Coverage Up, Confidence Down

A couple of years ago, before AI, unit tests were meant to validate the intention of the code. We created them to validate that the code we wrote satisfied the business requirements, but that’s not the case anymore.

Of course, some people were already writing tests just for the sake of it. AI didn’t create that problem, it just sped it up.

Tests as a checkbox

Today, unit tests have become nothing more than a checkbox to tick. Since developers are encouraged to write everything using AI, the unit tests are also written by AI.

The unit tests that took a day to write are now ready in minutes, but faster doesn’t mean better. The problem lies in what’s being measured.

With AI speeding everything up, the expectation shifted. Timelines now only account for building the features.

Everything needs to be delivered in a single day, and that’s where everything else becomes an afterthought in favor of speed. Unit tests and code reviews are two of the most affected.

AI tests mirror the implementation

If you ever look at unit tests written by AI, all they do is test the code as written. Sometimes they cheat, mocking what needs to be tested. They write tests based on the implementation, they don’t care if the implementation is wrong.

What’s the point of testing the implementation when it can’t tell what’s right or wrong? What does it verify?

To answer that, you have to go back to what a good test is supposed to do.

What makes a good unit test

A good unit test should verify that the implementation matches the business requirements, meaning the expected behavior. If, at any point, we change the code so it no longer satisfies the business requirements, it should fail.

The unit tests created by AI only test the implementation, they don’t know what’s actually right or wrong. But, can we really blame AI for this? It tested exactly what we pointed it at.

We just pointed it at the wrong thing.

Coverage rewards the wrong thing

This keeps happening because that’s what’s being measured. Measuring code coverage is easier than measuring quality. You can set code coverage targets as a KPI, but what about code quality?

Developers are rewarded for writing more tests, more coverage, regardless of what the tests actually verify.

High code coverage also sends a false sense of security to the higher-ups. After all, AI can easily keep your code coverage above 90%. The developers who get their hands dirty with this AI shenanigan, though, their confidence drops when it comes to quality and system reliability.

How many bugs do you think an application with over 90% code coverage has? The bugs usually happen when a developer changes something that breaks other features. This is common since AI only focuses on the task at hand, without considering the side effects.

Flip the order

Despite all of this, the goal hasn’t changed. We still want the code to behave the way we expect. What I keep coming back to is whether we’re even using AI the right way.

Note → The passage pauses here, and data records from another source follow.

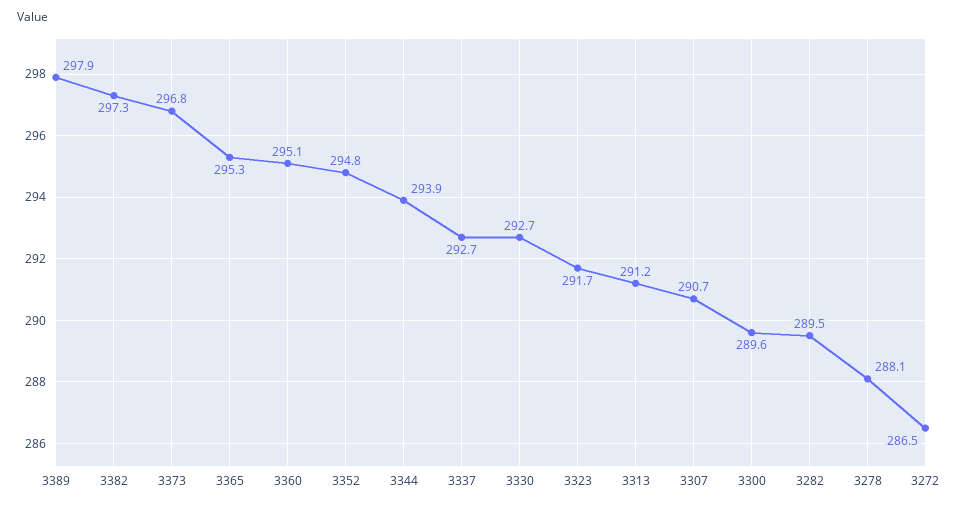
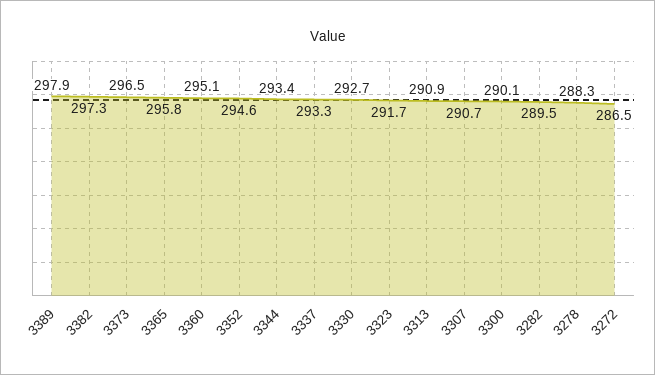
  {
    "3389": 297.9,
    "3382": 297.3,
-   "3373": 296.8,
+   "3373": 296.5,
-   "3365": 295.3,
+   "3365": 295.8,
    "3360": 295.1,
-   "3352": 294.8,
+   "3352": 294.6,
-   "3344": 293.9,
+   "3344": 293.4,
-   "3337": 292.7,
+   "3337": 293.3,
    "3330": 292.7,
    "3323": 291.7,
-   "3313": 291.2,
+   "3313": 290.9,
    "3307": 290.7,
-   "3300": 289.6,
+   "3300": 290.1,
    "3282": 289.5,
-   "3278": 288.1,
+   "3278": 288.3,
    "3272": 286.5
  }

Maybe the real issue isn’t speed. It’s that AI doesn’t know what the code is supposed to do.

We hand it the implementation and say “write tests for this.” So it reverse-engineers the intent from the code, the exact thing we’re trying to verify. No wonder the tests just mirror the implementation.

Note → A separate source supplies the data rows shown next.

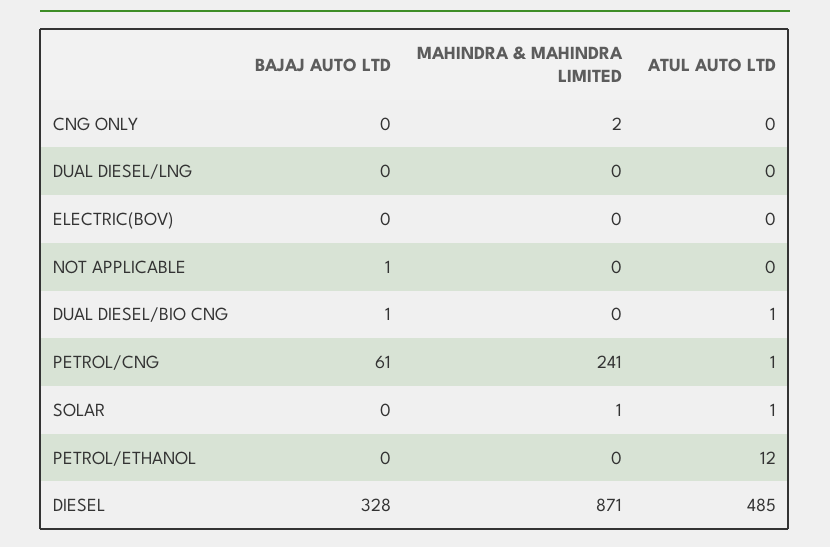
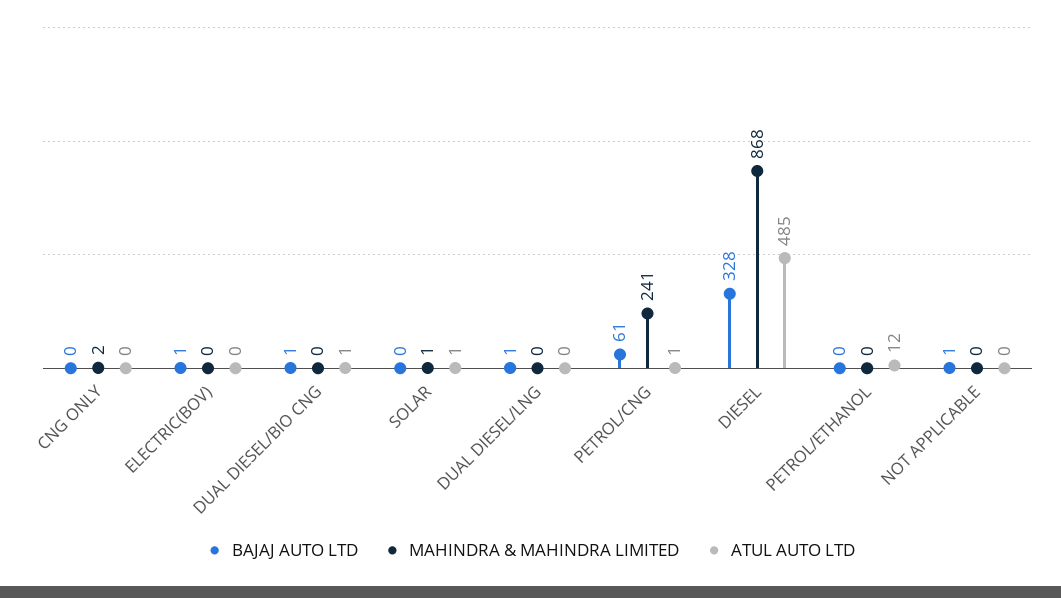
  {
    "BAJAJ AUTO LTD": {
      "CNG ONLY": 0,
-     "DUAL DIESEL/LNG": 0,
+     "DUAL DIESEL/LNG": 1,
-     "ELECTRIC(BOV)": 0,
+     "ELECTRIC(BOV)": 1,
      "NOT APPLICABLE": 1,
      "DUAL DIESEL/BIO CNG": 1,
      "PETROL/CNG": 61,
      "SOLAR": 0,
      "PETROL/ETHANOL": 0,
      "DIESEL": 328
    },
    "MAHINDRA & MAHINDRA LIMITED": {
      "CNG ONLY": 2,
      "DUAL DIESEL/LNG": 0,
      "ELECTRIC(BOV)": 0,
      "NOT APPLICABLE": 0,
      "DUAL DIESEL/BIO CNG": 0,
      "PETROL/CNG": 241,
      "SOLAR": 1,
      "PETROL/ETHANOL": 0,
-     "DIESEL": 871
+     "DIESEL": 868
    },
    "ATUL AUTO LTD": {
      "CNG ONLY": 0,
      "DUAL DIESEL/LNG": 0,
      "ELECTRIC(BOV)": 0,
      "NOT APPLICABLE": 0,
      "DUAL DIESEL/BIO CNG": 1,
      "PETROL/CNG": 1,
      "SOLAR": 1,
      "PETROL/ETHANOL": 12,
      "DIESEL": 485
    }
  }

What if we flipped it? You write the scenario in plain English: “when a user withdraws more than their balance, reject the transaction.” That’s the spec. AI turns that into test code, then writes the implementation to make it pass.

Now AI can’t cheat. There’s no implementation to mirror, because it doesn’t exist yet. It has to write code that actually satisfies what you described.

Mutation testing over coverage

Even then, a passing test doesn’t mean the test is good. You can flip a > to a < in the source and see if any test catches it. If they all still pass, those tests weren’t really testing anything. That’s mutation testing.

Coverage tells you the line ran. Mutation testing tells you the test would actually catch a bug on that line. One of these is useful. The other is what we’ve been measuring.

The spec is the source of truth

There’s still a gap, though. Once AI turns your plain English scenario into test code, you lose the connection. Six months later a test fails, and you’re back to reverse-engineering the business rule from generated code. That’s the same trap we were trying to get out of.

So don’t treat the test code as the thing you maintain. The scenario is the source of truth. The test code is just an artifact, like compiled bytecode. If the scenario changes, you regenerate the test. If a test fails, you read the scenario, not the test, to understand the intent.

What actually changes is what we own. We stop writing assertions and start writing intent. AI handles the translation. Mutation testing handles the verification. Coverage drops out of the picture, because it was never measuring what mattered.

This works at other layers too. Playwright is a good example. It’s deterministic, repeatable, and predictable. AI calls the tool, it doesn’t invent its own browser behavior.

The mechanical part is fine to delegate, as long as something deterministic holds the line.